When I run one of the test binaries under valgrind directly, I get this instead:

==9291== Memcheck, a memory error detector
==9291== Copyright (C) 2002-2022, and GNU GPL'd, by Julian Seward et al.
==9291== Using Valgrind-3.22.0 and LibVEX; rerun with -h for copyright info
==9291== Command: ./CallbackConnectionTest
==9291== 
==9291== 
==9291== HEAP SUMMARY:
==9291==     in use at exit: 108 bytes in 27 blocks
==9291==   total heap usage: 498 allocs, 471 frees, 150,404 bytes allocated
==9291== 
==9291== 4 bytes in 1 blocks are definitely lost in loss record 1 of 27
==9291==    at 0x4846FA3: operator new(unsigned long) (in /usr/libexec/valgrind/vgpreload_memcheck-amd64-linux.so)
==9291==    by 0x126FF8: uprotocol::utils::callbacks::CalleeHandle<void>::CalleeHandle(std::shared_ptr<uprotocol::utils::callbacks::Connection<void> >, std::shared_ptr<std::function<void ()> >, std::optional<std::function<void (uprotocol::utils::callbacks::CallerHandle<void>)> >&&, uprotocol::utils::callbacks::Connection<void>::PrivateConstructToken) (CallbackConnection.h:262)
==9291==    by 0x12DCCE: uprotocol::utils::callbacks::Connection<void>::establish(std::function<void ()>&&, std::optional<std::function<void (uprotocol::utils::callbacks::CallerHandle<void>)> >&&) (CallbackConnection.h:109)
==9291==    by 0x11AF10: (anonymous namespace)::CallbackTest_EstablishDoesNotThrow_Test::TestBody() (CallbackConnectionTest.cpp:46)
==9291==    by 0x178674: void testing::internal::HandleSehExceptionsInMethodIfSupported<testing::Test, void>(testing::Test*, void (testing::Test::*)(), char const*) (gtest.cc:2612)
==9291==    by 0x16FDFC: void testing::internal::HandleExceptionsInMethodIfSupported<testing::Test, void>(testing::Test*, void (testing::Test::*)(), char const*) (gtest.cc:2648)
==9291==    by 0x146E8B: testing::Test::Run() (gtest.cc:2687)
==9291==    by 0x147A5C: testing::TestInfo::Run() (gtest.cc:2836)
==9291==    by 0x1484D5: testing::TestSuite::Run() (gtest.cc:3015)
==9291==    by 0x159659: testing::internal::UnitTestImpl::RunAllTests() (gtest.cc:5920)
==9291==    by 0x179993: bool testing::internal::HandleSehExceptionsInMethodIfSupported<testing::internal::UnitTestImpl, bool>(testing::internal::UnitTestImpl*, bool (testing::internal::UnitTestImpl::*)(), char const*) (gtest.cc:2612)
==9291==    by 0x171358: bool testing::internal::HandleExceptionsInMethodIfSupported<testing::internal::UnitTestImpl, bool>(testing::internal::UnitTestImpl*, bool (testing::internal::UnitTestImpl::*)(), char const*) (gtest.cc:2648)
==9291== 
...
==9291== 
==9291== LEAK SUMMARY:
==9291==    definitely lost: 108 bytes in 27 blocks
==9291==    indirectly lost: 0 bytes in 0 blocks
==9291==      possibly lost: 0 bytes in 0 blocks
==9291==    still reachable: 0 bytes in 0 blocks
==9291==         suppressed: 0 bytes in 0 blocks
==9291== 
==9291== For lists of detected and suppressed errors, rerun with: -s
==9291== ERROR SUMMARY: 27 errors from 27 contexts (suppressed: 0 from 0)

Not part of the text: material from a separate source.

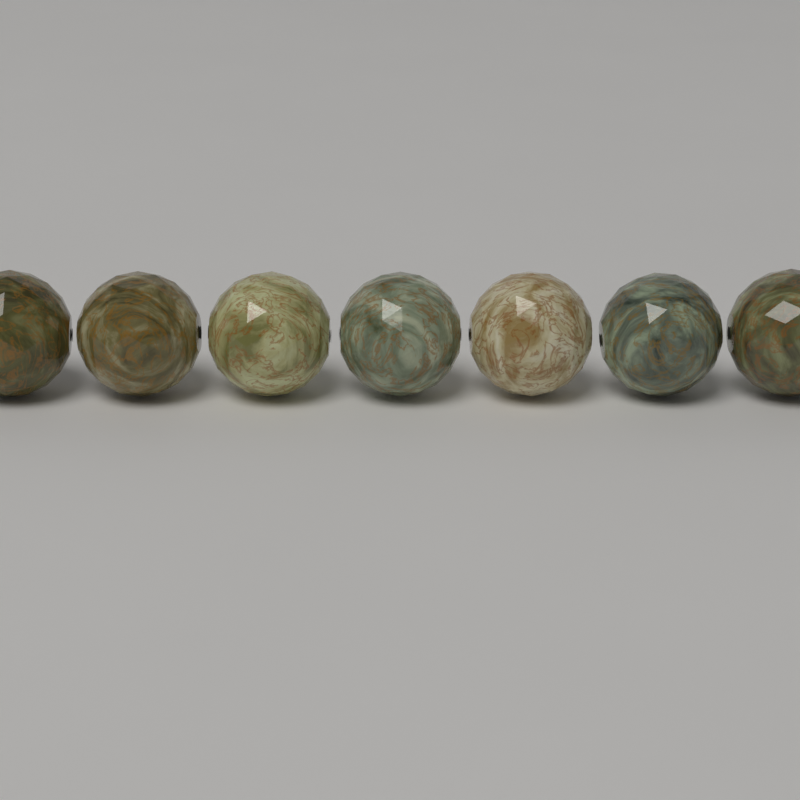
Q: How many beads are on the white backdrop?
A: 7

In both cases, I modified the process to use the Debug build type just to see if adding debug symbols helped.

BishrutSubedi commented 3 weeks ago

I've been poking at this a little more

With the current setup, the valgrind logs will have the names of test that failed. For more detailed breakdown of lines that failed, I run the failed test locally directly under valgrind.

If build with build type debug, we get the exact lines that caused failure. In release, we get only the top level function call of where it failed, but the subsequent lines are hidden.

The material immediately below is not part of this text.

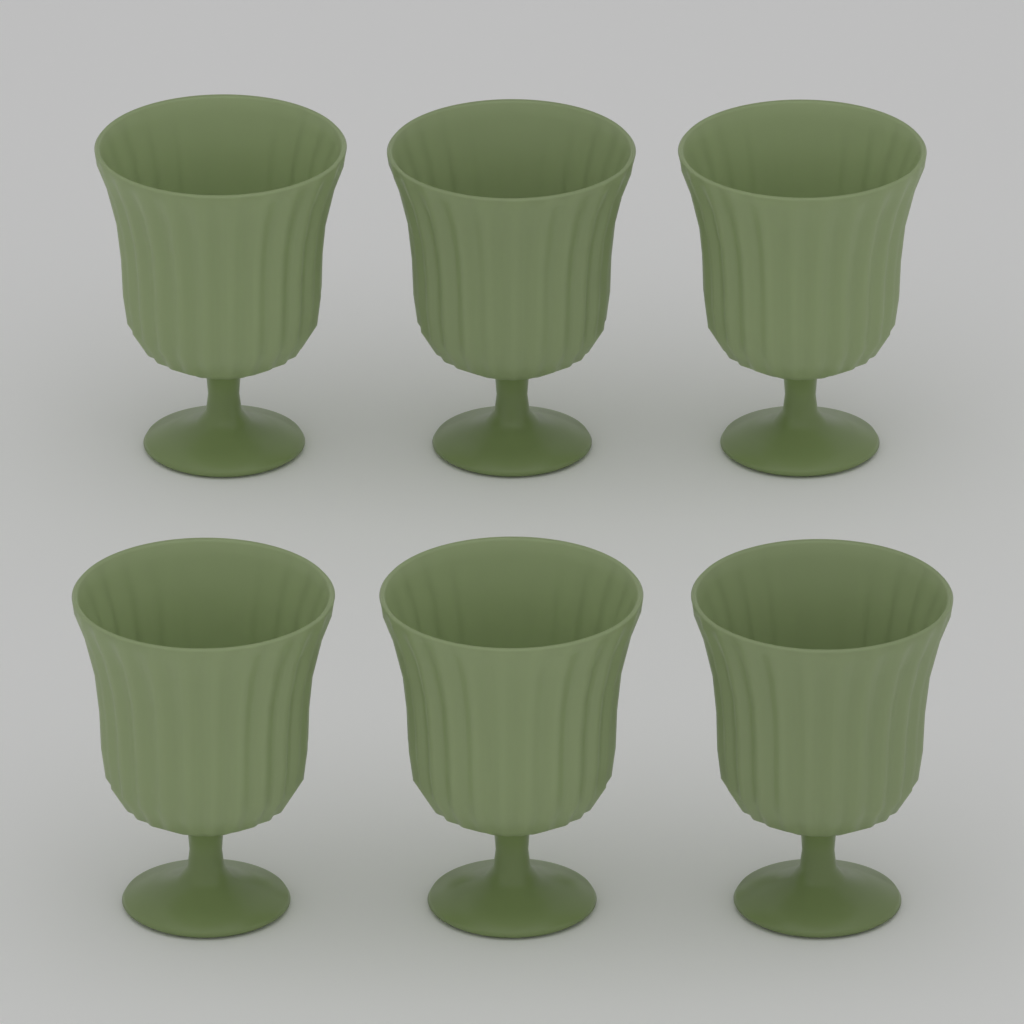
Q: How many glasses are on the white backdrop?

We can think this as summary of what failed, and investigate locally to see the result.

One way to get this detail result in CI would be to collect tests, under test dir, and run it directly with valgrind and concatenate the results

gregmedd commented 3 weeks ago

This looks good for me. Since there are some valgrind findings already, I have added #196 as a follow-up to log those issues and #197 to block PRs on valgrind failures once all findings are addressed.